§ Your objective:
How many of the lines below hold the string "pixels"? Say only the number.

[[ Source material, beginning ]]

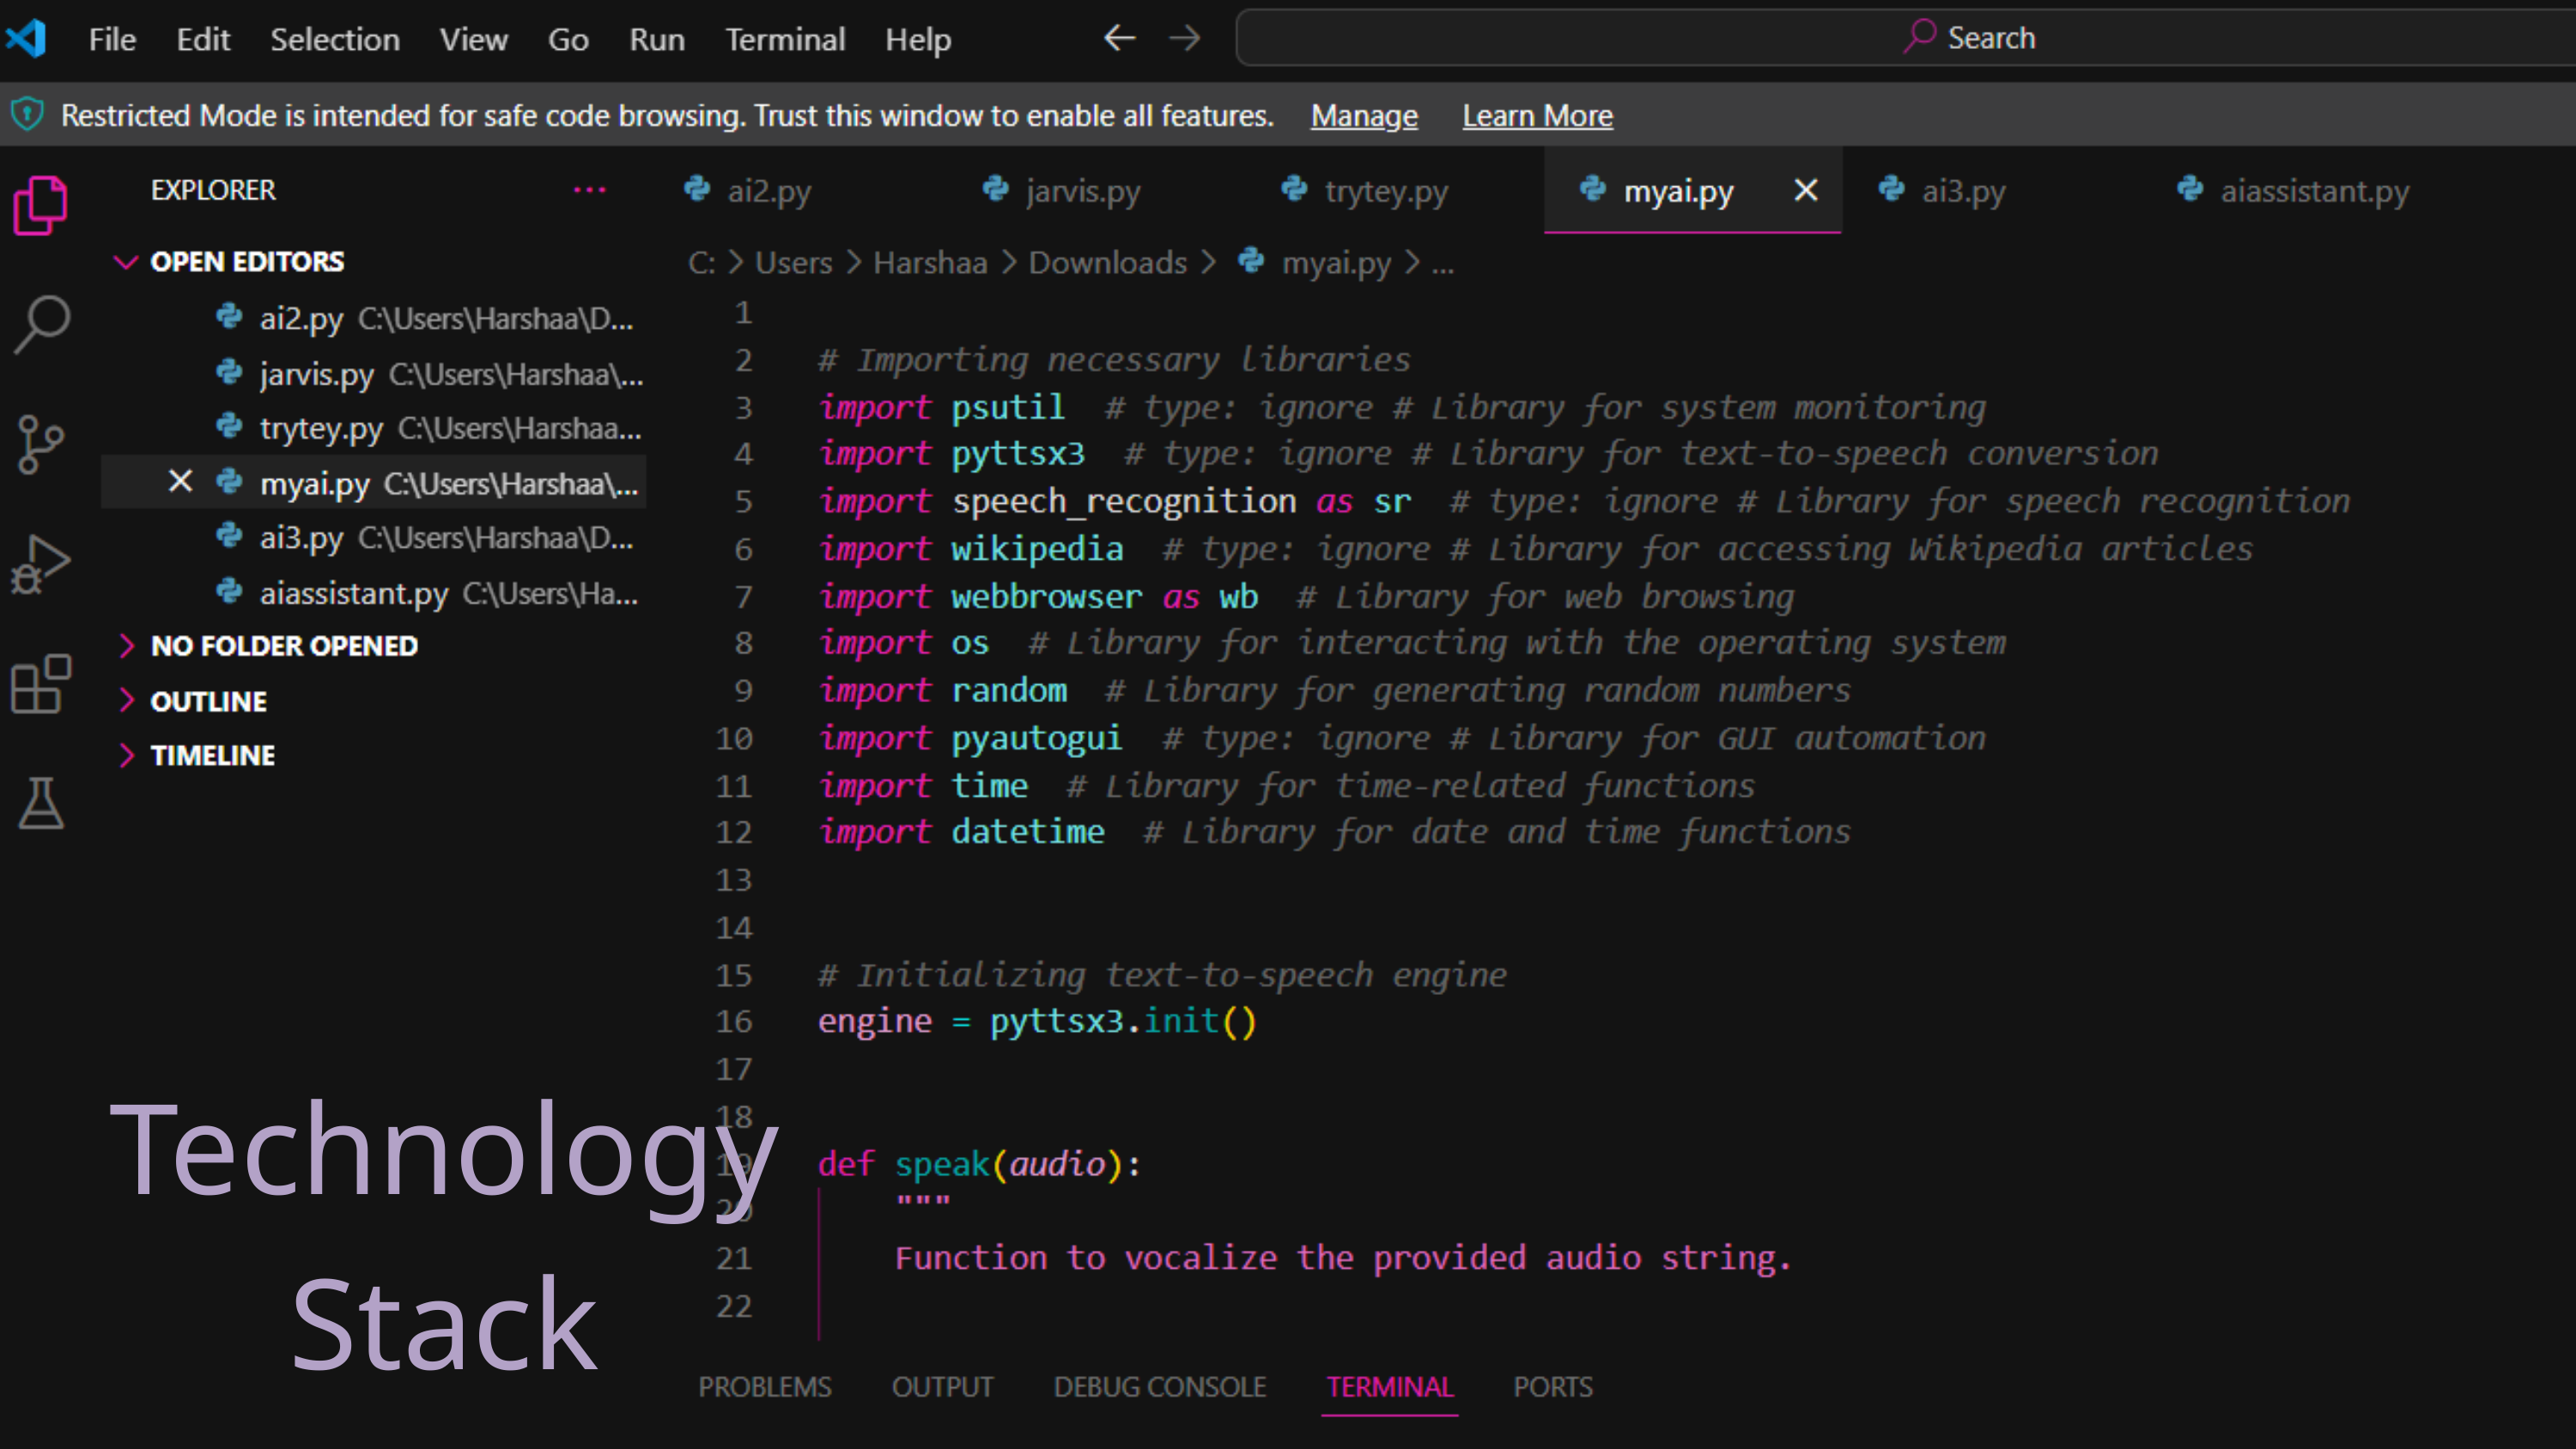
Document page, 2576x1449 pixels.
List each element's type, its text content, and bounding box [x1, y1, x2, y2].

text_box Technology Stack [39, 1044, 849, 1395]
text_box [0, 0, 2576, 1449]
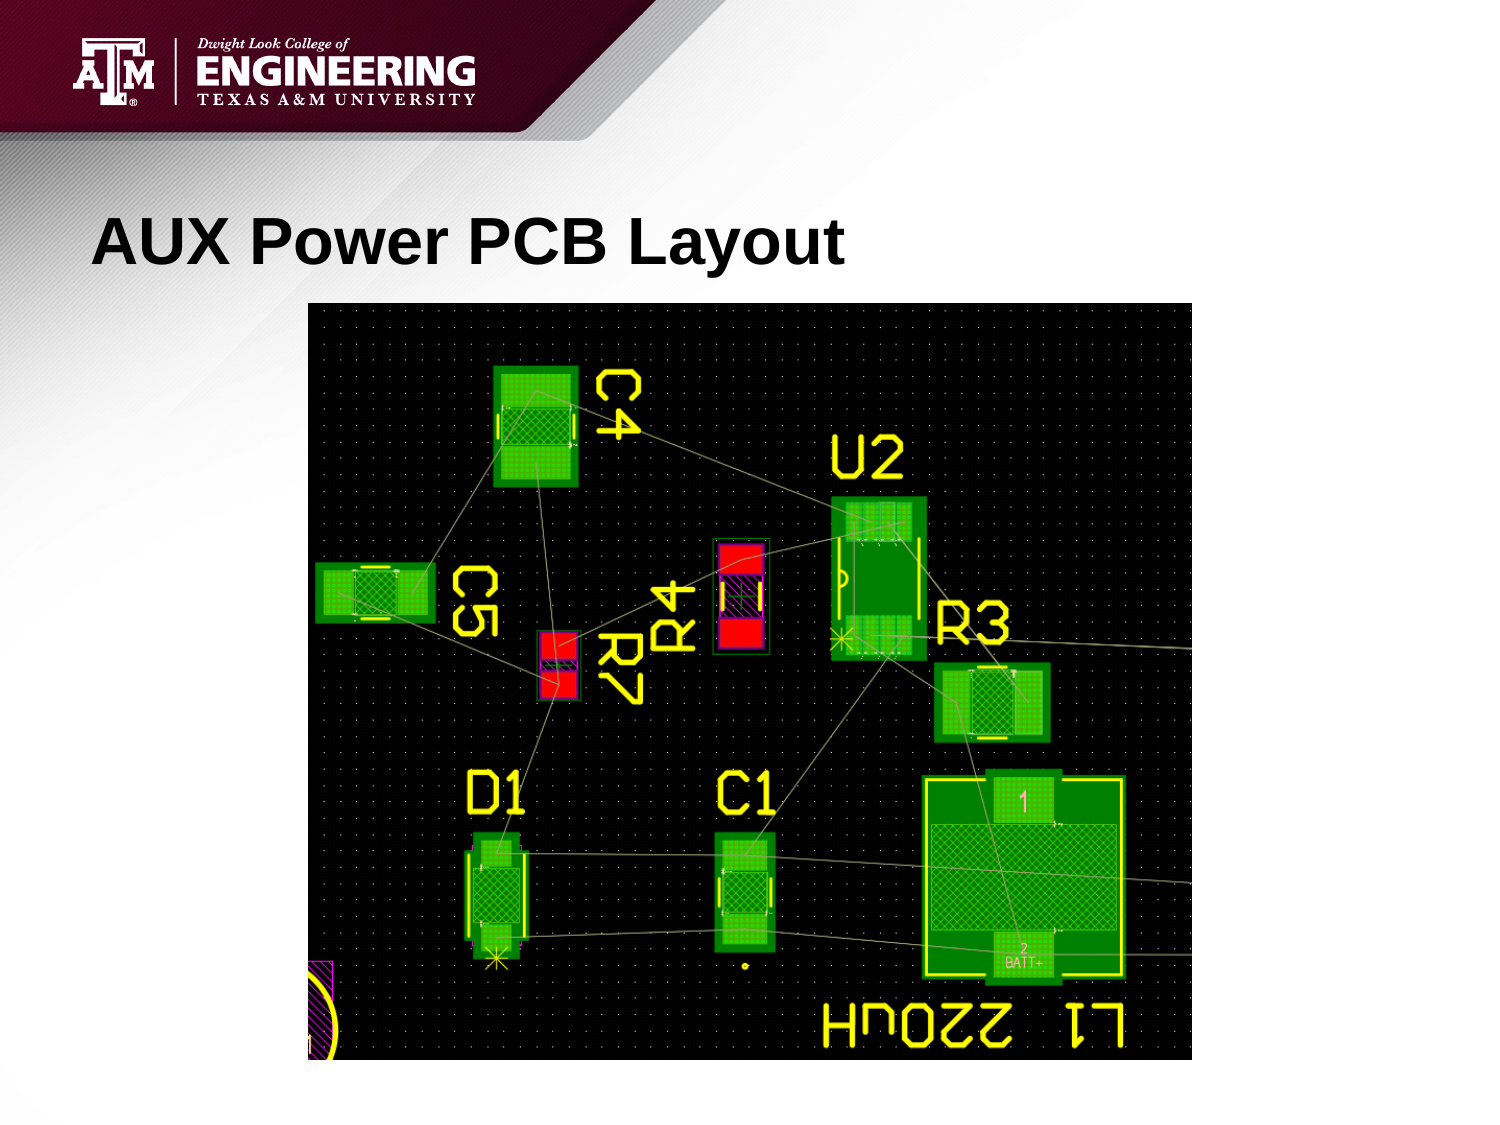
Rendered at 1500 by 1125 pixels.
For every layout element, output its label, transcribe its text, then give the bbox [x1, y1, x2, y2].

[[ Source material, end ]]

§ Solved exercise:
2